Reichen 20 Liter Regen aus, um eine Regentonne zu füllen?

Das hängt von deiner Dachfläche ab. Bei einem durchschnittlichen Hausdach von 100 Quadratmetern sammeln sich bei 20 Litern Regen theoretisch 2.000 Liter Wasser an. Damit könntest du selbst eine sehr große Regentonne mehrfach füllen, sofern das Fallrohr die Menge verarbeiten kann.

Wenn du mehr darüber erfahren möchtest, lies gerne unseren Beitrag zu der Frage: Was bedeutet 20 mm Niederschlag?

Sind 20 Liter Regen für Camping gefährlich?

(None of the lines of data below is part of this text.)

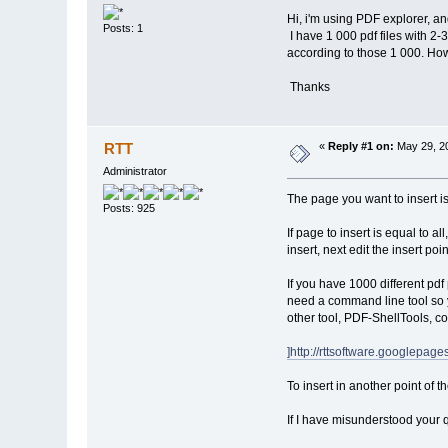
Hi, i'm using PDF explorer, an
Posts: 1
I have 1 000 pdf files with 2-
according to those 1 000. Ho
Thanks
RTT
«
Reply #1 on:
May 29, 20
Administrator
The page you want to insert is
Posts: 925
If page to insert is equal to a
insert, next edit the insert poi
If you have 1000 different pdf
need a command line tool so yo
other tool, PDF-ShellTools, c
]http://rttsoftware.googlep
To insert in another point of 
If I have misunderstood your q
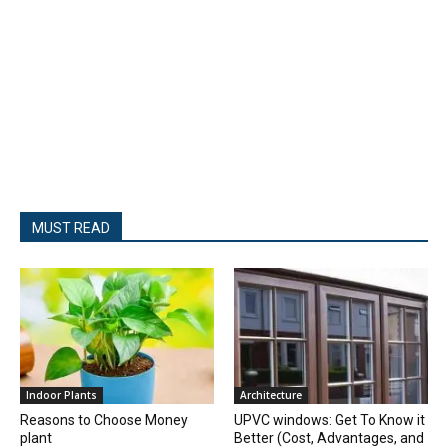
MUST READ
Indoor Plants
Architecture
Reasons to Choose Money
UPVC windows: Get To Know it
plant
Better (Cost, Advantages, and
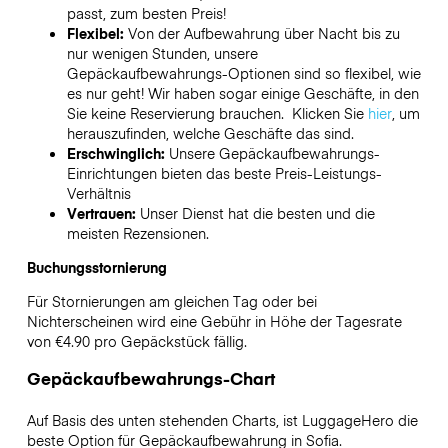
passt, zum besten Preis!
Flexibel:
Von der Aufbewahrung über Nacht bis zu
nur wenigen Stunden, unsere
Gepäckaufbewahrungs-Optionen sind so flexibel, wie
es nur geht! Wir haben sogar einige Geschäfte, in den
Sie keine Reservierung brauchen. Klicken Sie
hier
, um
herauszufinden, welche Geschäfte das sind.
Erschwinglich:
Unsere Gepäckaufbewahrungs-
Einrichtungen bieten das beste Preis-Leistungs-
Verhältnis
Vertrauen:
Unser Dienst hat die besten und die
meisten Rezensionen.
Buchungsstornierung
Für Stornierungen am gleichen Tag oder bei
Nichterscheinen wird eine Gebühr in Höhe der Tagesrate
von €4.90 pro Gepäckstück fällig.
Gepäckaufbewahrungs-Chart
Auf Basis des unten stehenden Charts, ist LuggageHero die
beste Option für Gepäckaufbewahrung in
Sofia
.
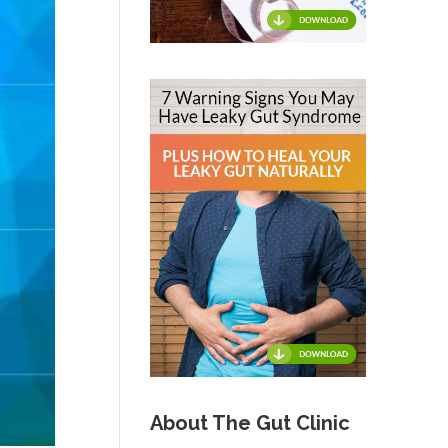
About The Gut Clinic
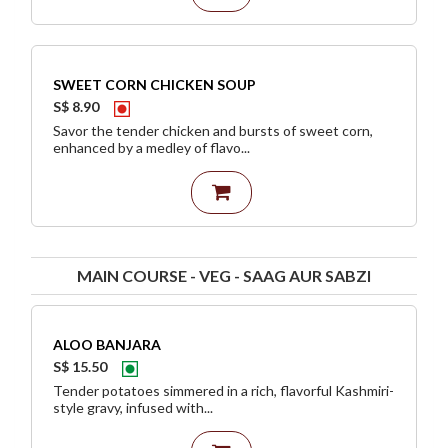
SWEET CORN CHICKEN SOUP
S$ 8.90
Savor the tender chicken and bursts of sweet corn,
enhanced by a medley of flavo...
MAIN COURSE - VEG - SAAG AUR SABZI
ALOO BANJARA
S$ 15.50
Tender potatoes simmered in a rich, flavorful Kashmiri-
style gravy, infused with...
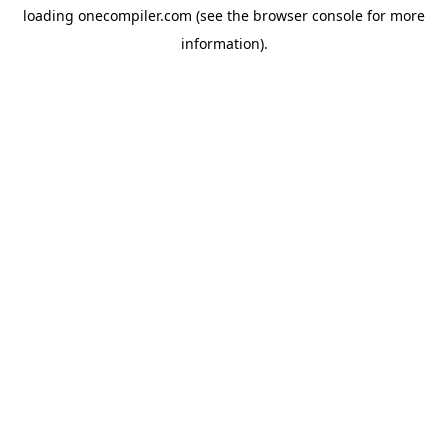
loading
onecompiler.com
(see the
browser console
for more
information).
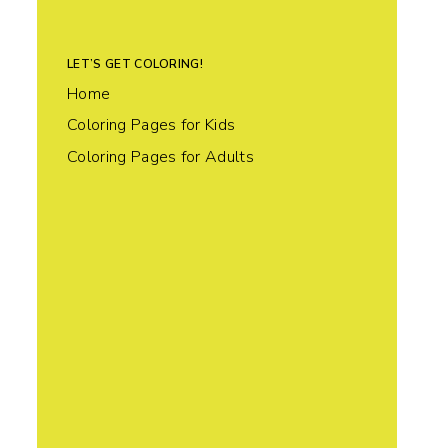
LET’S GET COLORING!
Home
Coloring Pages for Kids
Coloring Pages for Adults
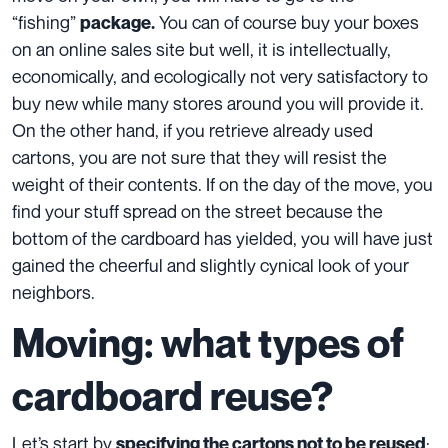
“fishing”
You can of course buy your boxes
package
.
on an online sales site but well, it is intellectually,
economically, and ecologically not very satisfactory to
buy new while many stores around you will provide it.
On the other hand, if you retrieve already used
cartons, you are not sure that they will resist the
weight of their contents. If on the day of the move, you
find your stuff spread on the street because the
bottom of the cardboard has yielded, you will have just
gained the cheerful and slightly cynical look of your
neighbors.
Moving: what types of
cardboard reuse?
Let’s start by
:
specifying the cartons not to be reused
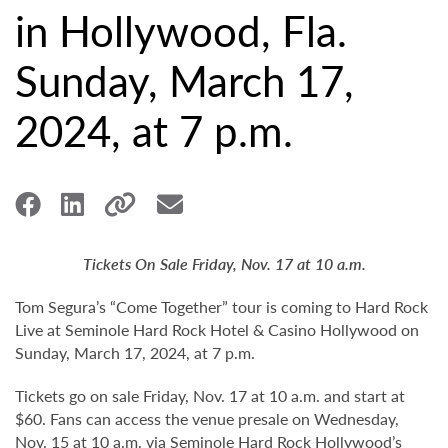
in Hollywood, Fla.
Sunday, March 17,
2024, at 7 p.m.
Tickets On Sale Friday, Nov. 17 at 10 a.m.
Tom Segura’s “Come Together” tour is coming to Hard Rock
Live at Seminole Hard Rock Hotel & Casino Hollywood on
Sunday, March 17, 2024, at 7 p.m.
Tickets go on sale Friday, Nov. 17 at 10 a.m. and start at
$60. Fans can access the venue presale on Wednesday,
Nov. 15 at 10 a.m. via Seminole Hard Rock Hollywood’s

Bei 20 Litern in kurzer Zeit kann es auf Zeltplätzen kritisch werden, da der Boden gesättigt wird und Wasser in die Zelte eindringen kann. Achte darauf, dein Zelt nicht in Senken aufzustellen und Gräben zur Wasserableitung zu ziehen, falls schwerer Regen angekündigt ist.

Referenzmaterialien

  • [1] Dwd - In Deutschland spricht man offiziell von Starkregen, wenn mehr als 15 Liter pro Quadratmeter innerhalb einer Stunde oder mehr als 20 Liter innerhalb von sechs Stunden fallen.
  • [4] Wettergefahren - Ab 15 bis 25 Litern pro Quadratmeter in einer Stunde gibt der Wetterdienst meist eine Warnung vor markantem Wetter heraus.